Vous le ſçavez trop bien. Jamais ſans ſes avis
Claude qu’il gouvernoit n’euſt adopté mon Fils.
Que dis-je ? A ſon Eſpouſe on donne une Rivale.
On affranchit Neron de la foy conjugale.
Digne employ d’un Miniſtre ennemy des Flatteurs,
Choiſi pour mettre un frein à ſes jeunes ardeurs,
De les flatter luy-meſme, & nourrir dans ſon ame
Le mépris de ſa Mere & l’oubly de ſa Femme !

BURRHUS.

Madame, juſqu’icy c’eſt trop toſt m’accuſer.
L’Empereur n’a rien foit qu’on ne puiſſe excuſer.
N’imputez qu’à Pallas un exil neceſſaire,
Son orgueil des long-temps exigeoit ce ſalaire,
Et l’Empereur ne fait qu’accomplir à regret
Ce que toute la Cour demandoit en ſecret.
Le reſte eſt un malheur qui n’eſt point ſãs reſſource.
Des larmes d’Octavie on peut tarir la ſource.

Mais calmez vos trãſports.

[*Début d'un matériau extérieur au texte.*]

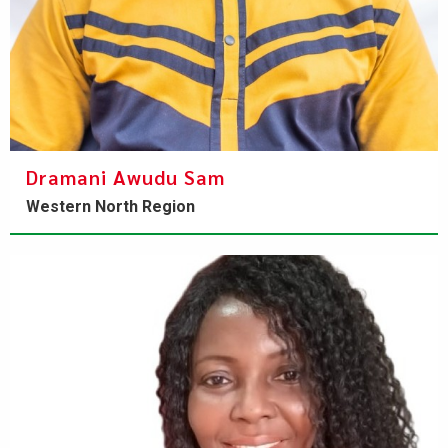
Dramani Awudu Sam
Western North Region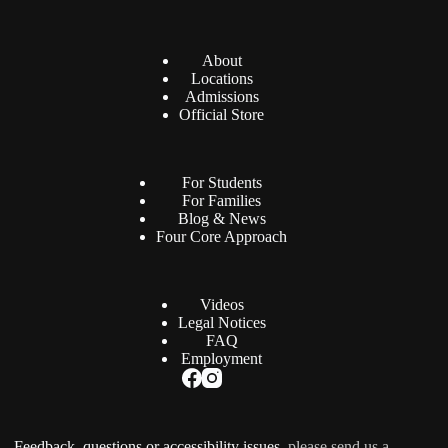
About
Locations
Admissions
Official Store
For Students
For Families
Blog & News
Four Core Approach
Videos
Legal Notices
FAQ
Employment
Feedback, questions or accessibility issues,
please send us a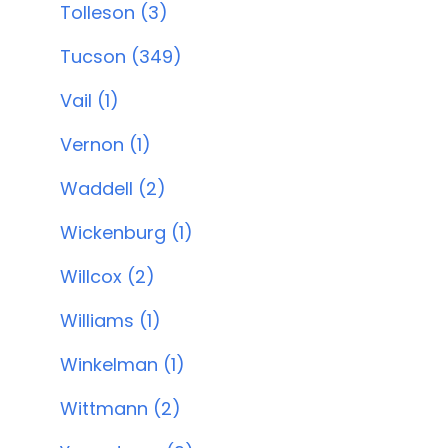
Tolleson (3)
Tucson (349)
Vail (1)
Vernon (1)
Waddell (2)
Wickenburg (1)
Willcox (2)
Williams (1)
Winkelman (1)
Wittmann (2)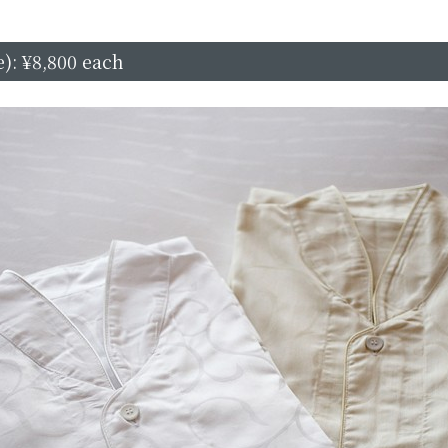
): ¥8,800 each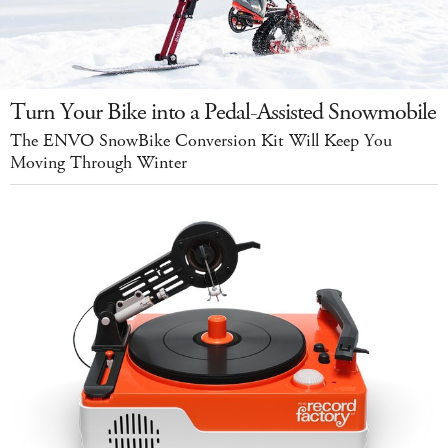
Turn Your Bike into a Pedal-Assisted Snowmobile
The ENVO SnowBike Conversion Kit Will Keep You
Moving Through Winter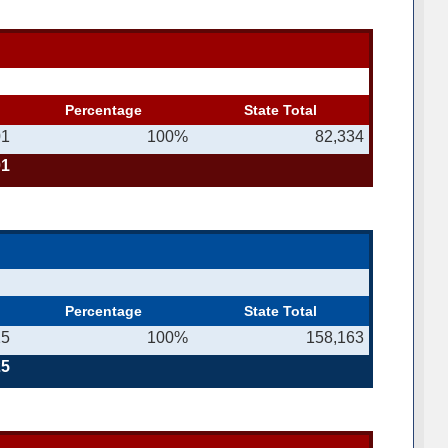
Percentage
State Total
01
100%
82,334
01
Percentage
State Total
25
100%
158,163
25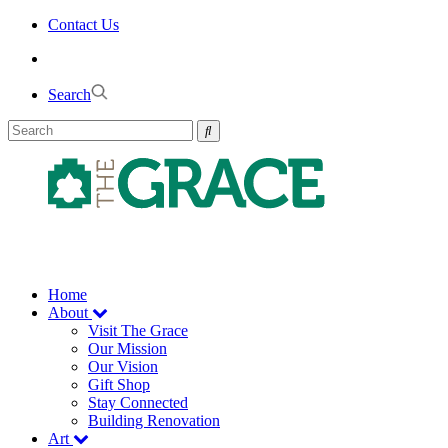
Skip
Contact Us
to
the
content
Search
Home
About
Visit The Grace
Our Mission
Our Vision
Gift Shop
Stay Connected
Building Renovation
Art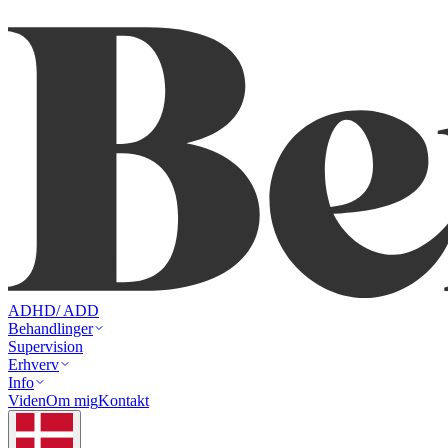
ADHD/ ADD
Behandlinger
Supervision
Erhverv
Info
Viden
Om mig
Kontakt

Par un chemin plus doux
Vous luy pourrez pluſtoſt ramener ſon Eſpoux.
Les menaſſes, les cris le rendront plus farouche.

AGRIPPINE.

Ah ! L’on s’efforce en vain de me fermer la bouche.
Je voy que mon ſilence irrite vos dédains,
Et c’eſt trop reſpecter l’ouvrage de mes mains.
Pallas n’emporte pas tout l’appuy d’Agrippine,
Le Ciel m’en laiſſe aſſez pour vanger ma ruine.
Le Fils de Claudius commence à reſſentir
Des crimes, dont je n’ay que le ſeul repentir.
J’iray, n’en doutez point, le monſtrer à l’Armée,
Plaindre aux yeux des Soldats ſon enfãce opprimée,
Leur faire à mon exemple expier leur erreur.